The debate, which was initiated by the protagonist of cow nationalism against the rational secular nationalist forces, is far from being settled. The entry of the Dalits has brought a new angle to by propounding buffalo nationalism and challenging the Brahminical myth of cow nationalism as a cultural symbol of India. This has generated a great deal of interest among followers of other religions who would too like to participate in this national discourse. Their submission is India comprises not of one but of several faiths and all should be blended in complete harmony and there should not be any ill will among them.

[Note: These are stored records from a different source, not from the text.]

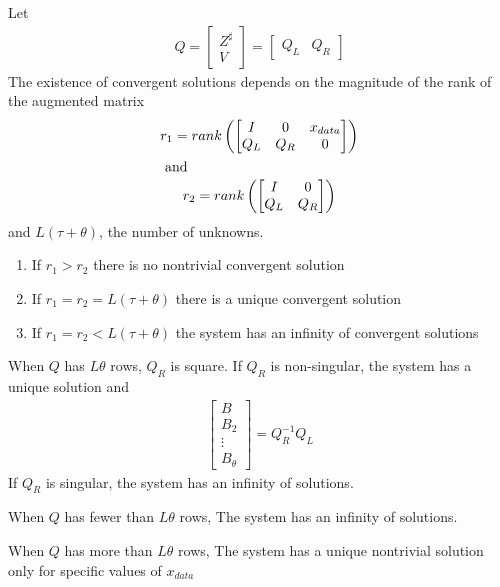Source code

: \documentclass{article}
\begin{document}
\begin{thrm}
  
Let
\begin{gather*}
  Q= 
  \begin{bmatrix}
    Z^{\sharp}\\V
  \end{bmatrix}
= 
  \begin{bmatrix}
    Q_L&Q_R
  \end{bmatrix}
\end{gather*}
The existence of convergent solutions depends on the magnitude of the
rank of the augmented
matrix 
\begin{gather*}
r_1=rank \left (  
\begin{bmatrix}
    I&0&x_{data}\\
Q_L&Q_R&0
  \end{bmatrix} 
\right ) 
\\ 
\intertext{ and  }
r_2=rank \left (  \begin{bmatrix}
    I&0\\
Q_L&Q_R
  \end{bmatrix} \right )
\end{gather*}
and  $L(\tau+\theta)$, the number of unknowns.


\begin{enumerate}
\item If $r_1 > r_2$ there is no nontrivial convergent solution
\item If $r_1 = r_2 = L(\tau + \theta)$ there is a unique convergent solution
\item If $r_1 = r_2 < L(\tau + \theta)$ the system has an infinity of convergent 
solutions
\end{enumerate}

\end{thrm}


\begin{crrlry}
  When $Q$ has $L \theta$ rows, $Q_R$ is square.
If  $Q_R$ is non-singular, the system has a unique solution and
\begin{gather*}
    \begin{bmatrix}
    B\\B_2\\ \vdots \\ B_{\theta}  
  \end{bmatrix}
= Q_R^{-1} Q_L
\end{gather*}
  If $Q_R$ is singular, the system has an infinity of solutions.
\end{crrlry}
\begin{crrlry}
  When $Q$ has fewer than $L \theta$ rows,
The system has an infinity of solutions.
\end{crrlry}
\begin{crrlry}
  When $Q$ has more than $L \theta$ rows,
The system has a unique nontrivial 
solution only for specific values of $x_{data}$
\end{crrlry}
\end{document}

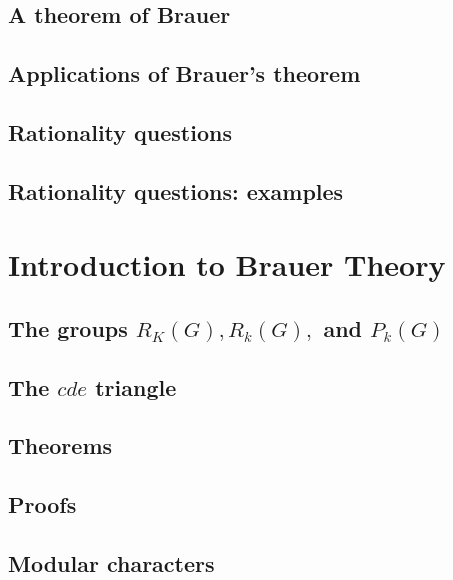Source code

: \documentclass[oneside]{amsbook}
\begin{document}
\chapter{A theorem of Brauer}


\chapter{Applications of Brauer's theorem}


\chapter{Rationality questions}


\chapter{Rationality questions: examples}


\part{Introduction to Brauer Theory}
\chapter{The groups $R_K(G), R_k(G),$ and $P_k(G)$}


\chapter{The $cde$ triangle}


\chapter{Theorems}


\chapter{Proofs}


\chapter{Modular characters}

\end{document}
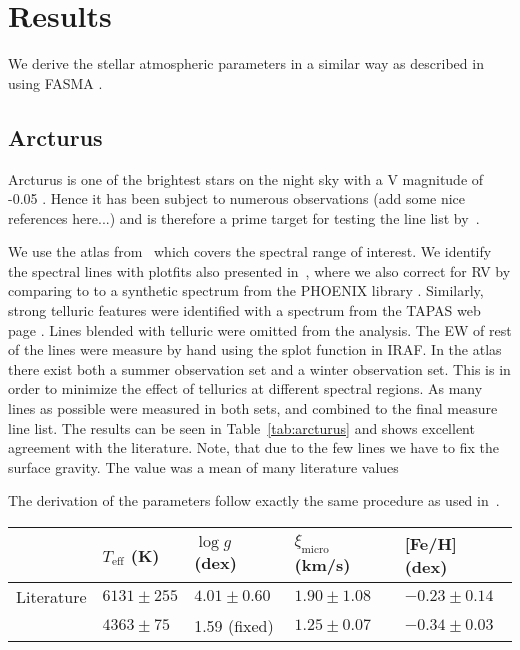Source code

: \documentclass{aa}
\begin{document}
\section{Results}
\label{sec:results}

We derive the stellar atmospheric parameters in a similar way as described in
\citet{Andreasen2016} using FASMA \citep{Andreasen2017a}.


\subsection{Arcturus}
\label{sec:arcturus}
Arcturus is one of the brightest stars on the night sky with a V magnitude of
-0.05 \citep{Ducati2002}. Hence it has been subject to numerous observations
(add some nice references here...) and is therefore a prime target for testing
the line list by~\cite{Andreasen2016}.

We use the atlas from~\cite{Hinkle2003} which covers the spectral range of
interest. We identify the spectral lines with plot\textunderscore{}fits also
presented in~\cite{Andreasen2016}, where we also correct for RV by comparing to
to a synthetic spectrum from the PHOENIX library \citep{Husser2013}. Similarly,
strong telluric features were identified with a spectrum from the TAPAS web page
\citep{Bertaux2014}. Lines blended with telluric were omitted from the analysis.
The EW of rest of the lines were measure by hand using the splot function in
IRAF. In the atlas there exist both a summer observation set and a winter
observation set. This is in order to minimize the effect of tellurics at
different spectral regions. As many lines as possible were measured in both
sets, and combined to the final measure line list. The results can be seen in
Table~\ref{tab:arcturus} and shows excellent agreement with the literature.
Note, that due to the few  lines we have to fix the surface gravity.
The value was a mean of many literature values

The derivation of the parameters follow exactly the same procedure as used
in~\cite{Andreasen2016}.

\begin{table*}[htb!]
    \caption{The derived parameters for Arcturus with
    fixed surface gravity cut after 3$\sigma$ outlier removal. linelist: arcturus2Cut4ol.moog}
    \label{tab:arcturus}
    \centering
    \begin{tabular}{lllll}
      \hline\hline
                     & $T_\mathrm{eff}$ (K) &  $\log g$ (dex)  &   $\xi_\mathrm{micro}$ (km/s)   & [Fe/H] (dex)      \\
      \hline
        Literature   & $6131 \pm 255$       &  $4.01 \pm 0.60$ &    $1.90 \pm 1.08$              & $-0.23 \pm 0.14$ \\
      \hline
                     & $4363 \pm 75$        &   1.59 (fixed)   &    $1.25 \pm 0.07$              & $-0.34 \pm 0.03$ \\
      \hline
    \end{tabular}
\end{table*}
\end{document}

One inference that is drawn from cow verses buffalo nationalism is the opening of vistas for the myriad layers of Indian identity to participate in this political discourse. The cultural debate, which is opened up, may not get over so soon, but whenever it does so, the counters of Indian nationalism would not remain the same what it looks at the moment. The entry of new forces and assertion of their identity is a sign that democracy is getting broad based in India.